** DIRECTIONS FOR THIS TASK **
Write down exactly the lines of the records below, beginning with the first and ending with the line that includes "Rendered at 1500 by 1125 pixels.".

[EXERCISE DATA Boundary: Start]

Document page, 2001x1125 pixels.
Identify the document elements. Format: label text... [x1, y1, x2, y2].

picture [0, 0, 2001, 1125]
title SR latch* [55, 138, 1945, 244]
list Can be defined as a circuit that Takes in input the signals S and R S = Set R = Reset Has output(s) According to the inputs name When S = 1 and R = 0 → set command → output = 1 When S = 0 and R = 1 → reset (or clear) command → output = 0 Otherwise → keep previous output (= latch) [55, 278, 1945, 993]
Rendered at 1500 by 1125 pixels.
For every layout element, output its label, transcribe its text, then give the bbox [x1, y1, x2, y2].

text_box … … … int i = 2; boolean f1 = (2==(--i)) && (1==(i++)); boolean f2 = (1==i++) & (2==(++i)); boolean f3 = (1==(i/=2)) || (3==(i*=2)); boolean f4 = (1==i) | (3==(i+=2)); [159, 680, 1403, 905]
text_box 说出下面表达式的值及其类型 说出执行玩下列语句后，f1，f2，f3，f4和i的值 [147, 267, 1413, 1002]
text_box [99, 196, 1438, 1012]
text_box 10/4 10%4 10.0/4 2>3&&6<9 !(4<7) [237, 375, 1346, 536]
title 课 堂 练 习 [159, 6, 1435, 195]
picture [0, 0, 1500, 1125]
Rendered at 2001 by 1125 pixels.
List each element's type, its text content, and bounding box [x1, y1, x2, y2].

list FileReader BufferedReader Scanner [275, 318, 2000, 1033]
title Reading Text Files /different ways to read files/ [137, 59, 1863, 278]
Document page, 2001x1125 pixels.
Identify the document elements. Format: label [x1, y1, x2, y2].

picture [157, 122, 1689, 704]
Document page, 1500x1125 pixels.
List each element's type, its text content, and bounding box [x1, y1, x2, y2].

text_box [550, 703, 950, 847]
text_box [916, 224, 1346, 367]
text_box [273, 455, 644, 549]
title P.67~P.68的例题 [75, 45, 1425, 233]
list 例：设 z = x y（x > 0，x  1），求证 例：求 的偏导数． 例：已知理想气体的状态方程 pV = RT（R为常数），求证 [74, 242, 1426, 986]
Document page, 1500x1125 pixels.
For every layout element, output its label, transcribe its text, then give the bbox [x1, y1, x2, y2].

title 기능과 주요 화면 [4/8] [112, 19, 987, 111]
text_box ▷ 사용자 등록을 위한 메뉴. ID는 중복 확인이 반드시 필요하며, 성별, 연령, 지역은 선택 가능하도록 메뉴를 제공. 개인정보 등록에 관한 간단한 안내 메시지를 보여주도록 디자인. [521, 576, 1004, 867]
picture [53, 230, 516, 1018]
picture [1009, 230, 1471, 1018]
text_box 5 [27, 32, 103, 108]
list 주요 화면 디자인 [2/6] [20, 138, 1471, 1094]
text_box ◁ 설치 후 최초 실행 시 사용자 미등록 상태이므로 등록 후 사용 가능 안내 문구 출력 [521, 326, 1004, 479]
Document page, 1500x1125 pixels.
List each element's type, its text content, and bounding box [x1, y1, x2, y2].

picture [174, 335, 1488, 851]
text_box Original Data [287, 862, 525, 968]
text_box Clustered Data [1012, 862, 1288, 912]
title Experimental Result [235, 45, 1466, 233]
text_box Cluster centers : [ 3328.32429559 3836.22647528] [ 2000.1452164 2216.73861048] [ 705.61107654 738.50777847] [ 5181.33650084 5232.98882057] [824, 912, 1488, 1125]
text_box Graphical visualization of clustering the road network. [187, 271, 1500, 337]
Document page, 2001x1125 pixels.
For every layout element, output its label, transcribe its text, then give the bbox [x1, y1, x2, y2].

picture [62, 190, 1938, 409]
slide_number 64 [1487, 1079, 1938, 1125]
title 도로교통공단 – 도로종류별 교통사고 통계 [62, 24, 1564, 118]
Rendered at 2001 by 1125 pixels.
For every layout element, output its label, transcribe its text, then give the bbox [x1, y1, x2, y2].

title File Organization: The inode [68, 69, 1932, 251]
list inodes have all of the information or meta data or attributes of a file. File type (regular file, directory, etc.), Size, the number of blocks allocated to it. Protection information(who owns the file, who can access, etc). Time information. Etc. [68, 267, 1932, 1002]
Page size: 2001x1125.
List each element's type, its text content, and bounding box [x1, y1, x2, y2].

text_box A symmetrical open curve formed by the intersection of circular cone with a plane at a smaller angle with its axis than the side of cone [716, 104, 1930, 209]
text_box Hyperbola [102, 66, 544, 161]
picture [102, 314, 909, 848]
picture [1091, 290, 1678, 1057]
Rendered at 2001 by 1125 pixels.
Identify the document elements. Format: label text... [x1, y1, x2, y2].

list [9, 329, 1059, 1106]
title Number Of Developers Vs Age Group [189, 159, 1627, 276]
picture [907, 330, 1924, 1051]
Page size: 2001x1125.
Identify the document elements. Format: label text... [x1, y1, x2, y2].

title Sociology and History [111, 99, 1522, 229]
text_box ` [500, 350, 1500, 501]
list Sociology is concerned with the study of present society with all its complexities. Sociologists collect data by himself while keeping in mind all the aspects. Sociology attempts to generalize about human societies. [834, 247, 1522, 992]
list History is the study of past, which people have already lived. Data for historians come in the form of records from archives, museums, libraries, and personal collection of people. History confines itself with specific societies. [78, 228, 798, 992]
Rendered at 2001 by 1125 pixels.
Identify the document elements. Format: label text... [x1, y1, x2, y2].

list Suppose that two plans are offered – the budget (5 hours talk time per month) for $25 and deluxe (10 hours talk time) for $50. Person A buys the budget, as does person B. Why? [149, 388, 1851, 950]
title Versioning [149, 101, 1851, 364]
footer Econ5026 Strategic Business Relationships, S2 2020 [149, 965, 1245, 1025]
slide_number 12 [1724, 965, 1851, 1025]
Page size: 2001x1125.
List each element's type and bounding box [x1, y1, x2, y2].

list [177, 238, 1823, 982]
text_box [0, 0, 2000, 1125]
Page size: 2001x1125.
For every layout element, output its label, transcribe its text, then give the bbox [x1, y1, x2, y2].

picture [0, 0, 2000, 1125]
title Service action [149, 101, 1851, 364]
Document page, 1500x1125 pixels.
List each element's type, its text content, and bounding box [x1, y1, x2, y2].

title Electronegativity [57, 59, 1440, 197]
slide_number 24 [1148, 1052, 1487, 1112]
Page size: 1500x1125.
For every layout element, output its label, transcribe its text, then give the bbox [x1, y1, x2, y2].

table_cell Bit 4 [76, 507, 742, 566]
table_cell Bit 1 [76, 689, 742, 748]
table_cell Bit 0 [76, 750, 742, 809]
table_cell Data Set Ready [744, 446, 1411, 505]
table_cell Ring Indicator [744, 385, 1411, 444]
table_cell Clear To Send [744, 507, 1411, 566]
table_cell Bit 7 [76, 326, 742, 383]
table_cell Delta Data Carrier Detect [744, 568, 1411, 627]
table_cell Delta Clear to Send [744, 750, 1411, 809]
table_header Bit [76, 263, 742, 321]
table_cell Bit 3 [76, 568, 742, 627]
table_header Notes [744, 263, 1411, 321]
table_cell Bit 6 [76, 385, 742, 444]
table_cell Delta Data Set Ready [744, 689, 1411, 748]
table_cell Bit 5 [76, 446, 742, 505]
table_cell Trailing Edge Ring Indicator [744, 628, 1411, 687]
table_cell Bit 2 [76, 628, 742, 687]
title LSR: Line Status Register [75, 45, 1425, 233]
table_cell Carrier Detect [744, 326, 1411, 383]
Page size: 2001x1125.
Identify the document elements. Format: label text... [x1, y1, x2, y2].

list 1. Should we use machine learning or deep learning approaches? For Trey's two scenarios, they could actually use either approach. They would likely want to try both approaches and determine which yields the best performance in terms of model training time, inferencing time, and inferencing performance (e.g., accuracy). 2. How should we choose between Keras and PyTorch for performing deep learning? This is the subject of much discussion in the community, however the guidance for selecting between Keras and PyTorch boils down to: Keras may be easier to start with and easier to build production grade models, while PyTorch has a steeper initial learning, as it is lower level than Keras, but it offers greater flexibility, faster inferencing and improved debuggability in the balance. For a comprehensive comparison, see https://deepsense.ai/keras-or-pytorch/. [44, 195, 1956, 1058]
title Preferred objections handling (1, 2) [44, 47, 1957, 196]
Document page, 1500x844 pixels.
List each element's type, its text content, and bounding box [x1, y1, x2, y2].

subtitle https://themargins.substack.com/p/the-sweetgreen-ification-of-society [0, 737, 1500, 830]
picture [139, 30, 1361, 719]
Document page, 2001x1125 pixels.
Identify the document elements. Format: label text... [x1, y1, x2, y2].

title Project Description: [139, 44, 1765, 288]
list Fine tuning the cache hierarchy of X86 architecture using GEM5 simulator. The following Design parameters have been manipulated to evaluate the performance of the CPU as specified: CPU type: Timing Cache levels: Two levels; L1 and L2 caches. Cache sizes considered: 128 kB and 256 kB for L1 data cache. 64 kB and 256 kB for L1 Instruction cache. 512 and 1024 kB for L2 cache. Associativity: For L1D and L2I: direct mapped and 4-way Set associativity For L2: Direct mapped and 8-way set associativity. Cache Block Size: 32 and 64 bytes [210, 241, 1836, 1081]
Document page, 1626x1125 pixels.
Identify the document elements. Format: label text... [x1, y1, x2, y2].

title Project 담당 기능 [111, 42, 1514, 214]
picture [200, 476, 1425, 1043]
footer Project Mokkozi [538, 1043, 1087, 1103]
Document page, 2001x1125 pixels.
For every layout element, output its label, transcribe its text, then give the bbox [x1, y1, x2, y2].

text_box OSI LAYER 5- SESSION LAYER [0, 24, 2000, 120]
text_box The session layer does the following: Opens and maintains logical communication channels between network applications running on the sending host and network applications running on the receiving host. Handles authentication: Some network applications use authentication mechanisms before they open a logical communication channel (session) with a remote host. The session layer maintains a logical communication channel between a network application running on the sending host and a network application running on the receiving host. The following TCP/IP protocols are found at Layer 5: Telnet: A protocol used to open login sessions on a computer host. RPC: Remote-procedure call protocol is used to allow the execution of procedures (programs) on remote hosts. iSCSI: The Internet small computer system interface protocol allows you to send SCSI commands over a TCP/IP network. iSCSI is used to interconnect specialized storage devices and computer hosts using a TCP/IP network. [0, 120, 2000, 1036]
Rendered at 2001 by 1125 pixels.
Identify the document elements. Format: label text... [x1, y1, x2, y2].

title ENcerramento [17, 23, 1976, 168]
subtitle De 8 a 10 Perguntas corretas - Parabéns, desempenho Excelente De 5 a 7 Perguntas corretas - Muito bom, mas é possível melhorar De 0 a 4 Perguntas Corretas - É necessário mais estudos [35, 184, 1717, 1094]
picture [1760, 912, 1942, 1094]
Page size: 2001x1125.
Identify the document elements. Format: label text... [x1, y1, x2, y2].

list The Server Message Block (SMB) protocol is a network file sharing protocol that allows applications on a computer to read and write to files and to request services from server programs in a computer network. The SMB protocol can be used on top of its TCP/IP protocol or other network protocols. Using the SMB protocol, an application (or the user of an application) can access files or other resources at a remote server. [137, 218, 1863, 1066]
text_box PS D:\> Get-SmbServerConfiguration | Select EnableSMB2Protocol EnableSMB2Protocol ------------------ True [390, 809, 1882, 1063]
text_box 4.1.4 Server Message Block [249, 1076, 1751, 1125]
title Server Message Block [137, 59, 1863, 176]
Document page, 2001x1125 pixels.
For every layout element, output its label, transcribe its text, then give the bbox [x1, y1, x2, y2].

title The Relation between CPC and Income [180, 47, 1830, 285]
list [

[EXERCISE DATA Boundary: End]

** WRITTEN ANSWER **
Document page, 2001x1125 pixels.
Identify the document elements. Format: label text... [x1, y1, x2, y2].

picture [0, 0, 2001, 1125]
title SR latch* [55, 138, 1945, 244]
list Can be defined as a circuit that Takes in input the signals S and R S = Set R = Reset Has output(s) According to the inputs name When S = 1 and R = 0 → set command → output = 1 When S = 0 and R = 1 → reset (or clear) command → output = 0 Otherwise → keep previous output (= latch) [55, 278, 1945, 993]
Rendered at 1500 by 1125 pixels.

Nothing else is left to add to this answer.